Based on discussion in this thread, I am wondering…how much do personalities “change” with the anonymity of a message board? Is there anyone out there who thinks they act differently (in big ways or small) on the SDMB, vs. IRL? What ways? If we met you at a party, would you be as we expect from knowing you here?
I think that in my manner, I’m pretty much the same here on the SDMB as I am in real life. The major significant difference in the way I present myself is that IRL I curse way, way more than I do here. It’s a habit I’m trying to break, and not being successful at.
I also discuss controversial subjects here, which I do not tend to do IRL, but if I was to do so with my friends, I think my approach would be much the same.
Very, very close. Several people who know me online have expressed surprise upon meeting me in person and finding out that I’m pretty much the same; they expect me to be much more timid in real life. I even speak kinda like this.

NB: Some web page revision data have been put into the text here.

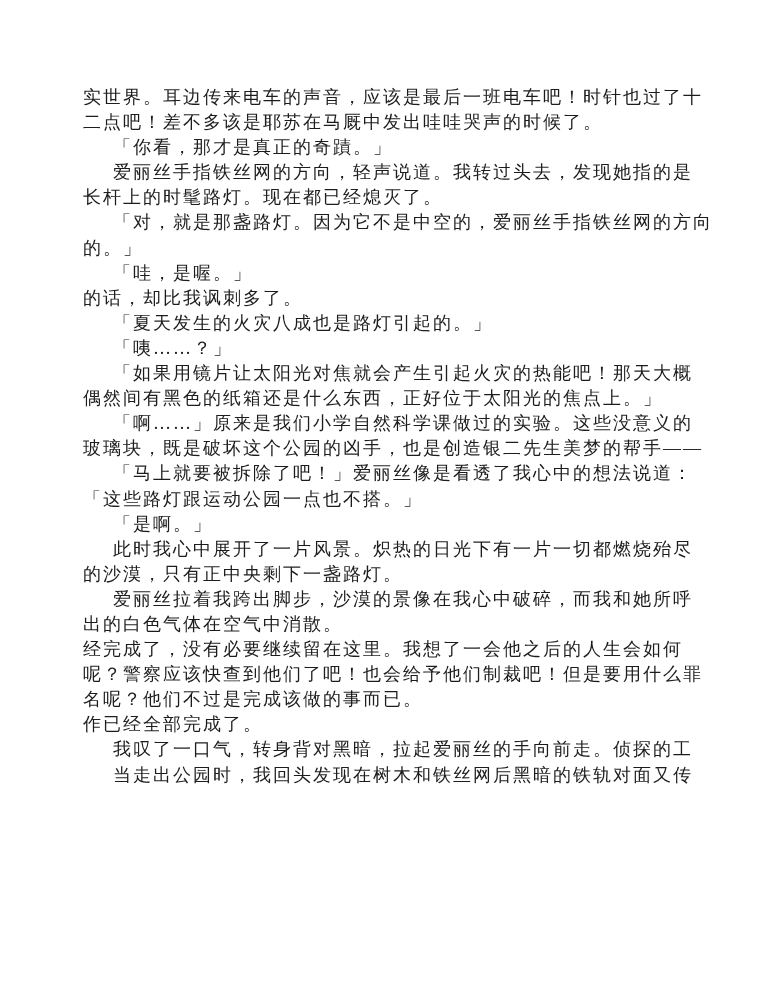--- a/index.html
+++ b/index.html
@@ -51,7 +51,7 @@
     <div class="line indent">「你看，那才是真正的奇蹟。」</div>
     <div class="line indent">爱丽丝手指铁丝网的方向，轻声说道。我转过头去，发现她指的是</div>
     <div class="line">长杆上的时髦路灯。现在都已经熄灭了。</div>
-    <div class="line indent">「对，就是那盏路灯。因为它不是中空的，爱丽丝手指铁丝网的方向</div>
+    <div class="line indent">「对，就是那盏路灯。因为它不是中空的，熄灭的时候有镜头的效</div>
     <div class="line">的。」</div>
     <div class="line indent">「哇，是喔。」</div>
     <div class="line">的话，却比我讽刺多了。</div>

I think I’m pretty close, but there is an aspect of my online personality that annoys me – when I write on the SDMB or online in general, I qualify my comments all the darn time. This is some sort of zany effort to not come on too strong or off-putting, to temper the things I say with a lot of "on the other hand, " “some people believe,” “you may or may not want to consider” … it drives me crazy when I read my own posts sometimes. In real life, one of my strengths is that I’m pretty good at picking up on the reactions of the people I speak with, and incorporating that into how I approach the topic of the conversation. On the internet, I feel a little blind in this regard and overcompensate. I think it makes me sound prissy and wishy-washy.
I’d echo both of those statements about myself. Pertaining to the first, I work a blue collar job and that sort of enviroment is conducive to profanity, plus I don’t believe that words are intrinsically vulgar, so I say what I want to say. I also don’t enter into many controversial debates IRL, mainly because the opportunity to do so rarely presents itself.
To add to these, I’d have to say that, compared to how I (normally) speak, my language here is much more pretentious. I use bigger words, make all attempts to abide by the ‘rules’ of grammar and generally pay much more attention to sentence structure here than I do elsewhere. (I just want to add that I don’t do this to try to come across as being better informed or more intelligent than I really am-I’m an aspiring writer, and one of the main reasons I joined this board was so that I could attempt to convey my thoughts, accurately and correctly, in a timely fashion. As to the big words, I try to use them only when they are the most accurate option-I am not a fan of people trying to impress with their vocabulary, but there is something satisfying about being able to express precisely what you mean, and a large vocabulary lends itself to that end.)
I’m sort of OCD when it comes to words-it drives me mad when people use a word without regard to its nuances/connotations. I’m sure around here my utile vocab is pretty average, but IRL-Boy oh boy…
I’m pretty much the same, I think, except probably much more assertive IRL. I’ve seen enough trainwrecks on this board to know to tread very lightly unless it’s very, very important that I say something that may be controversial. There’s always that handful of Dopers just sitting there waiting for someone to say something the slightest bit twisted so they can skin them alive in unison. I’m much more outspoken IRL.
Also I’m much funnier IRL. I slay 'em, I tell you.
I try to be honest in all my posts, but I guess I’m different in the sense that sometimes I post things as if they are The Absolute Only Way Things Are and the truth is, I’m much more wishy-washy IRL.
For example, earlier today I made a post about being terrified of children, that would make you think I’m some kind of child-hating freak… then I unexpectedly met up with my cousins, 3 and 8, and had a blast, an experience which totally defied the message of my post. I guess my real life just varies more than my posts. I tend to use extreme language because in that moment I think I really do believe what I’m saying is the Absolute Truth About Me.
Then later I want to go back and say, ‘‘Well, that’s only half the story…’’
I seem more levelheaded on here than IRL, simply because I have to stop and think as I type, and then check for errors/spelling, which also gives me time to reword anything that might come off wrong, or to simply delete instead of submit. I guess I’m a bit more prone to joining in on conversations here, as well. I quickly become overwhelmed in a RL conversation consisting of a group of people, so I get shy, or I get quiet and end up being drowned out. So I like the fact that even if no one cares about what I have to say on here, at least I get the chance to say it!
Pretty much the same. IRL, I’m much more a listener than a talker – and actually, despite my post count, I’m not sure I’m a big talker here. A lot of my posts are just a sentence or two, I rarely write screeds.